GIVEN REQUEST
According to the letter on veterans' pension service credit, in what year did the Pentagon lift the ban on women serving in direct combat roles?

EXCERPT TO READ
● ● ● ●

I recently sent a letter to New York City Mayor Bill de Blasio, a missive to which I have yet to receive a reply. It was a response to his memorandum in opposition to my legislation regarding a piece of legislation ( A.8174-A/S.5937) I authored regarding veteran’s pensions. Here is a copy of the letter I sent followed by the Mayor’s memorandum. I await his response and the chance to discuss the matter with him.
Mayor Bill de Blasio
New York, NY 10007
September 8, 2015
Dear Mayor de Blasio:
I am writing in response to the Memorandum in Opposition to A.8174-A/S.5937 issued on June 19, 2015. The Memorandum in Opposition (“Memorandum”) not only demonstrates a lack of understanding of the legislation, but a lack of understanding of the military.
First, the Memorandum mischaracterizes the legislation throughout by stating that it would provide the “opportunity to purchase (buy back) up to three pension service credit for military service performed during peacetime.” The legislation creates parity among all veterans, by extending the program to those who have been unfairly excluded, including women veterans and veterans who served in conflicts that are not listed in the law, such as Bosnia and Afghanistan.
The City further argues that it is appropriate to distinguish between veterans who served in a time of war or conflict and those who did not, as the current law does. Had the City completed its due diligence, it would have discovered that this approach has led to arbitrary, inconsistent, and discriminatory results. The legislation would remedy these inequities.
One of the most egregious inequities of the current approach is that women veterans are often precluded from purchasing service credit. Those who received an expeditionary medal for service in the military conflicts in Lebanon (6/1/1983 to 12/1/1987), Grenada (10/23/1983 to 11/21/1983), and Panama (12/20/1989 to 1/31/1990) are eligible to purchase pension credit.
Because the expeditionary medal is awarded for participation in a military conflict, women who served during these conflicts were not awarded the medal since they were not eligible for deployment into the theater of operations at that time.1 Men and women who served in the theater of operations in Iraq, Kuwait, Saudi Arabia, Bahrain, Qatar, the Persian Gulf, and the Red Sea since August 2, 1990 are eligible to buy back military service credit without receipt of an expeditionary medal, but women who served during these conflicts are still unfairly excluded since they were banned from serving in any combat mission and most non-combat positions located in the theater of operations.2 The women who served during these conflicts are unfairly excluded from buying back military service credit because they were banned from combat positions and essentially prohibited from serving in the theater of operations.
A 1994 Pentagon ruling opened up additional non-combat positions to women, but they were still prohibited from serving in units whose primary mission is direct combat, including infantry and artillery roles.3 In 2013, the Pentagon lifted the ban on women serving in direct combat roles and more positions are now available for women.4 However, since it is still uncommon for women to serve in combat roles, they are disproportionately excluded from buying back military service credit when eligibility for the credit is based on combat service.

● ● ● ●

STORED DATA
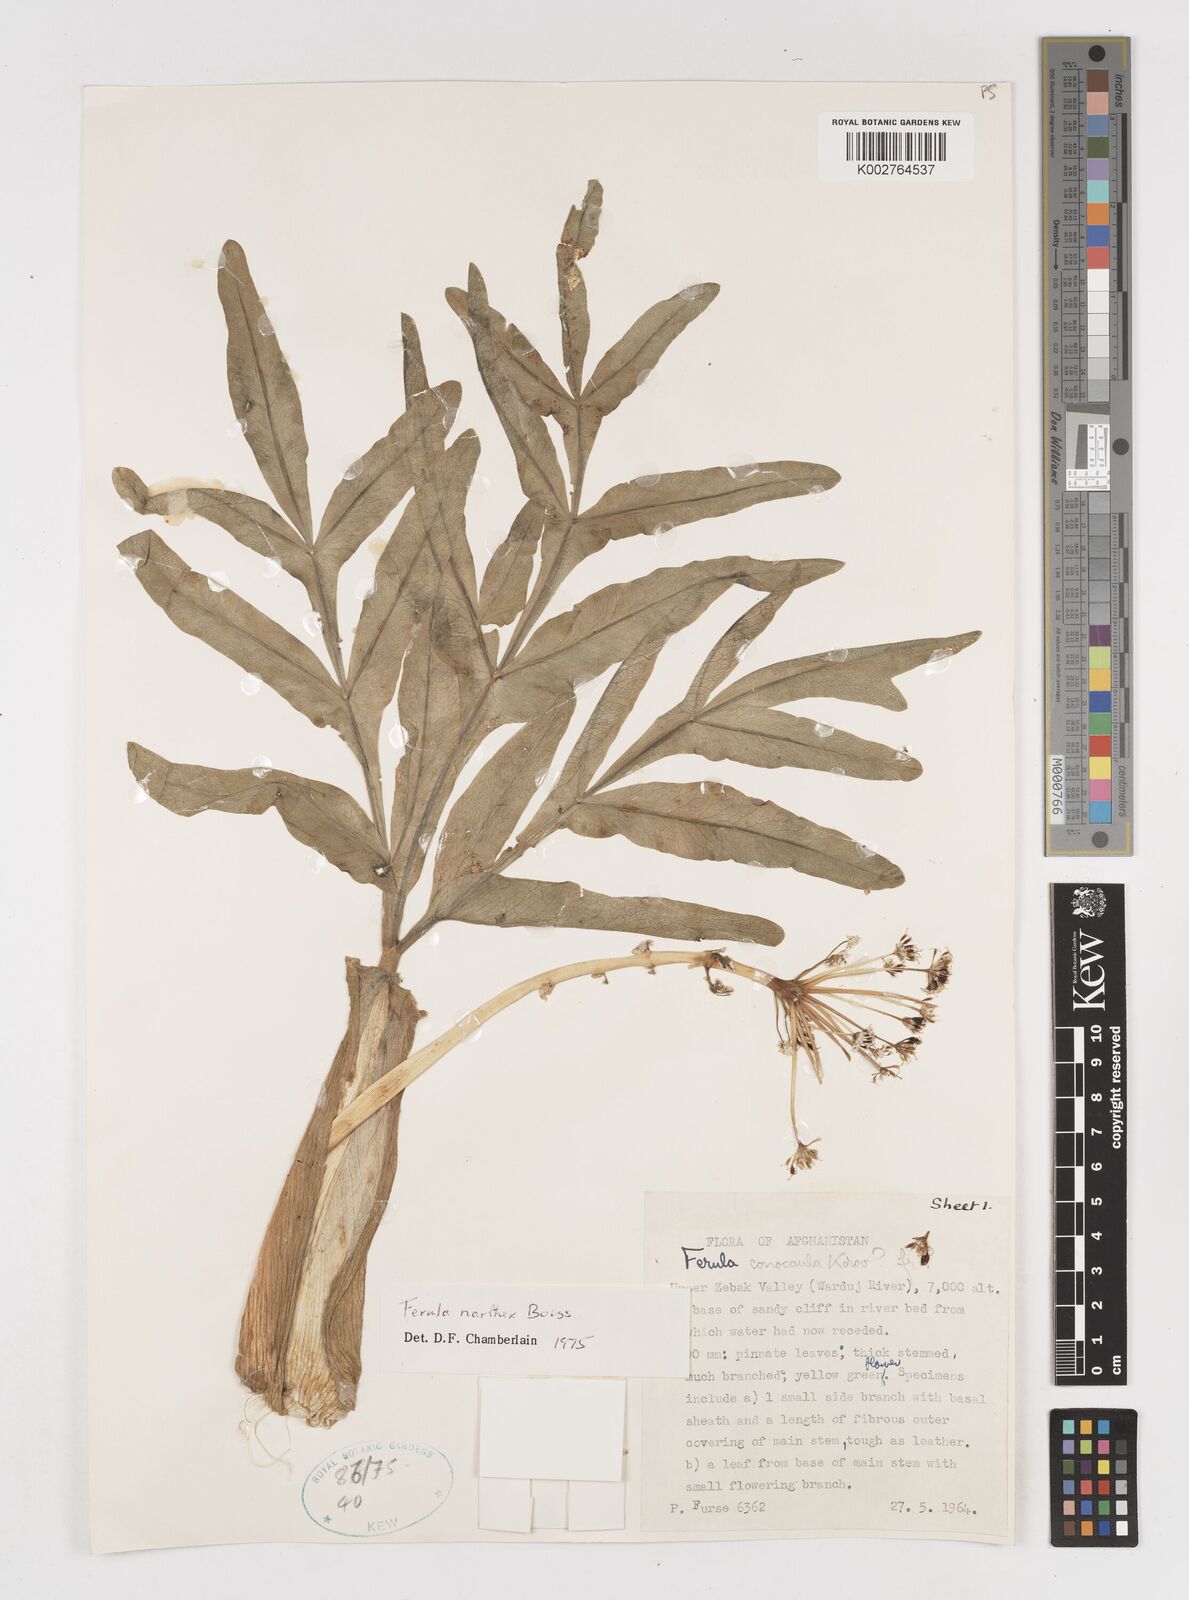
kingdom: Plantae
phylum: Tracheophyta
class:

● ● ● ●

RESULT FOR THIS TASK
2013